Friday, July 12, 2024

Comic Cuts — 12 July 2024


I'm short of news this week as I've had my nose to the grindstone, trying to make sense of a number of mysteries surrounding Scion, the paperback and comic publisher active in 1948-54, during which time they produced 500 novels and over 100 comics.

This is my "between projects" project as I'm still waiting on the arrival of printed copies of HIGH SEAS AND HIGH ADVENTURES and news on my next planned book. I hadn't planned on writing about Scion (in fact, I'd had my eyes on a different publisher entirely), but... you know me... I'm easily distracted. I was simply poking around trying to find the familial connection between two of the company's directors and, before I knew it, I was writing up my notes and delving ever deeper into their history.

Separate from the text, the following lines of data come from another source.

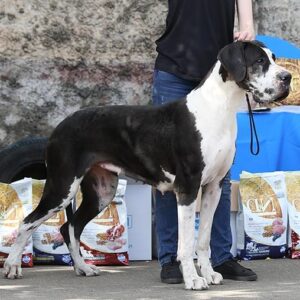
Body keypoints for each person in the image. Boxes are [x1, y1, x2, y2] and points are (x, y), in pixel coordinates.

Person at [152, 0, 257, 284]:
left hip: (219, 68)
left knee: (219, 173)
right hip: (174, 68)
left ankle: (219, 256)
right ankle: (171, 259)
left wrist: (246, 22)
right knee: (168, 172)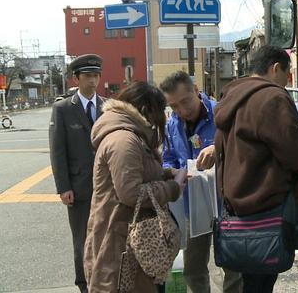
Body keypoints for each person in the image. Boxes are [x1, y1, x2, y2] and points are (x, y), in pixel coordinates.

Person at [214, 45, 298, 293]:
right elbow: (296, 154)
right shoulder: (272, 97)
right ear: (275, 68)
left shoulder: (230, 98)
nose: (287, 83)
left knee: (258, 280)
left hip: (242, 212)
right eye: (287, 75)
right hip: (276, 207)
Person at [84, 82, 187, 293]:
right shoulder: (124, 140)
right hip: (120, 242)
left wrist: (169, 173)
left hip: (130, 238)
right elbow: (131, 193)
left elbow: (141, 172)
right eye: (160, 112)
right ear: (147, 110)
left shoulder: (131, 134)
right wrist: (173, 187)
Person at [160, 71, 242, 293]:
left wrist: (219, 148)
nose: (181, 110)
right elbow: (167, 158)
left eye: (185, 101)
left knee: (234, 265)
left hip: (226, 203)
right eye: (174, 105)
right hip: (191, 205)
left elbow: (242, 147)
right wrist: (172, 171)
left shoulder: (222, 113)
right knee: (193, 267)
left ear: (196, 90)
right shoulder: (171, 124)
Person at [49, 54, 104, 293]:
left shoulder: (108, 106)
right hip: (78, 188)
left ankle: (104, 282)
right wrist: (63, 187)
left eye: (96, 76)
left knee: (106, 237)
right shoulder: (62, 109)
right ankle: (84, 285)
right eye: (88, 76)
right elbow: (57, 150)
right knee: (82, 240)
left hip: (106, 187)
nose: (93, 81)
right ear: (77, 78)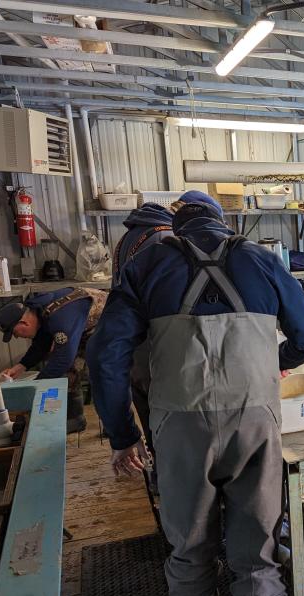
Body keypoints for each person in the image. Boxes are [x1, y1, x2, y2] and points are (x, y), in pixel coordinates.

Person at [86, 201, 304, 596]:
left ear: (174, 228)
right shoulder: (262, 260)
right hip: (254, 422)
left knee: (188, 548)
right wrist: (269, 364)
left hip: (178, 427)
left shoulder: (146, 264)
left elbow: (105, 357)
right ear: (226, 224)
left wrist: (124, 436)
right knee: (256, 555)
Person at [110, 190, 226, 488]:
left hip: (137, 351)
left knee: (155, 426)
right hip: (160, 353)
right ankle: (181, 494)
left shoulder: (132, 235)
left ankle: (164, 484)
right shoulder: (165, 241)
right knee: (180, 434)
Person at [0, 286, 108, 433]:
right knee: (67, 370)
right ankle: (75, 419)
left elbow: (63, 359)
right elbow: (41, 342)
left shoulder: (61, 320)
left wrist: (37, 386)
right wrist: (21, 366)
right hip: (84, 325)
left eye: (15, 333)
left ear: (24, 323)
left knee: (103, 373)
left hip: (109, 323)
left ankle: (116, 425)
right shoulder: (37, 310)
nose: (17, 337)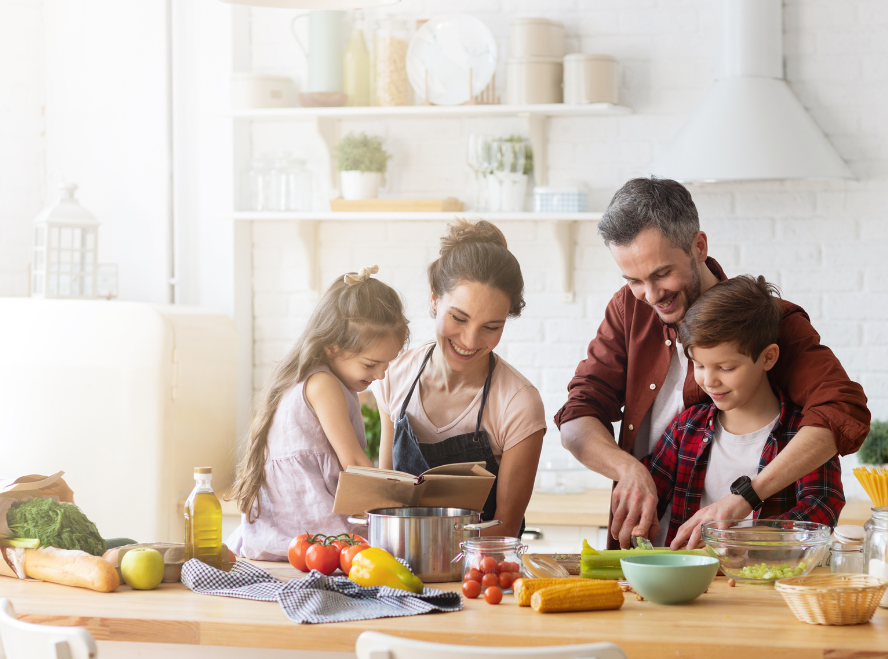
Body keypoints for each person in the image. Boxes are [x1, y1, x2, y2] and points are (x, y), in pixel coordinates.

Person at [555, 177, 869, 550]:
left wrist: (745, 501)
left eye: (661, 274)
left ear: (699, 246)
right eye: (634, 280)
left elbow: (841, 409)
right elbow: (577, 416)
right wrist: (627, 469)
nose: (651, 295)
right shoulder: (628, 308)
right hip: (657, 554)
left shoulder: (769, 321)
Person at [373, 219, 546, 537]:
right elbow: (386, 503)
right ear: (435, 298)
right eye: (459, 318)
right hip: (399, 569)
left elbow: (505, 528)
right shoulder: (393, 376)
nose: (469, 340)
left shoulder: (518, 402)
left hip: (480, 574)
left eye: (491, 327)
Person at [644, 275, 845, 546]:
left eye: (726, 368)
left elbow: (821, 509)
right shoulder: (685, 428)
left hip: (769, 584)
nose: (709, 381)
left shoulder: (804, 435)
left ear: (768, 357)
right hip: (688, 585)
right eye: (699, 365)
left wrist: (740, 539)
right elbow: (648, 497)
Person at [227, 266, 409, 560]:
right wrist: (392, 507)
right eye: (370, 364)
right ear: (332, 347)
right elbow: (353, 462)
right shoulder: (323, 384)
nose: (380, 374)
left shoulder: (315, 377)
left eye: (386, 364)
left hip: (287, 530)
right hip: (310, 527)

I had a broad outline of the company as I'd written about Scion a couple of times, for Golden Fun and for Paperback Parade in 1988 and 1992 respectively. I've learned an awful lot more in the past thirty years, so I'm trying to make this as definitive a history as possible, answering such questions as: why didn't the man in the cellar write enough books? and what was Jim Holdaway doing in those cellars? Which Scion author was an ex-jailbird? What was the company's connection with the London Mystery Magazine? Which editor ran off with his secretary to Canada?

These and many more questions will eventually be answered. I still have a lot of writing to do and I've got to get my hands on many more cover scans if I'm to do the book in a similar style to BEYOND THE VOID. I want to illustrate it as fully as possible, so I'm looking for books and magazines published by Scion, Milestone, Ken Publishing, Gannet Press, Teal Publications. Anything but science fiction as I think I have the great majority of those already as that was where I started collecting these old Fifties paperbacks, back when you could get hold of them at a reasonable price... indeed, back when you could get hold of them full stop.

I thought you might like a look at a trade advert that Scion published in 1951. Unfortunately it came from a bound book, so the two pages don't quite join up. (If they had, I would probably have kept the ad for the book!)

I'm off now to see if I can do some "back of a fag packet" maths and work out how much profit Scion made on Vargo Statten.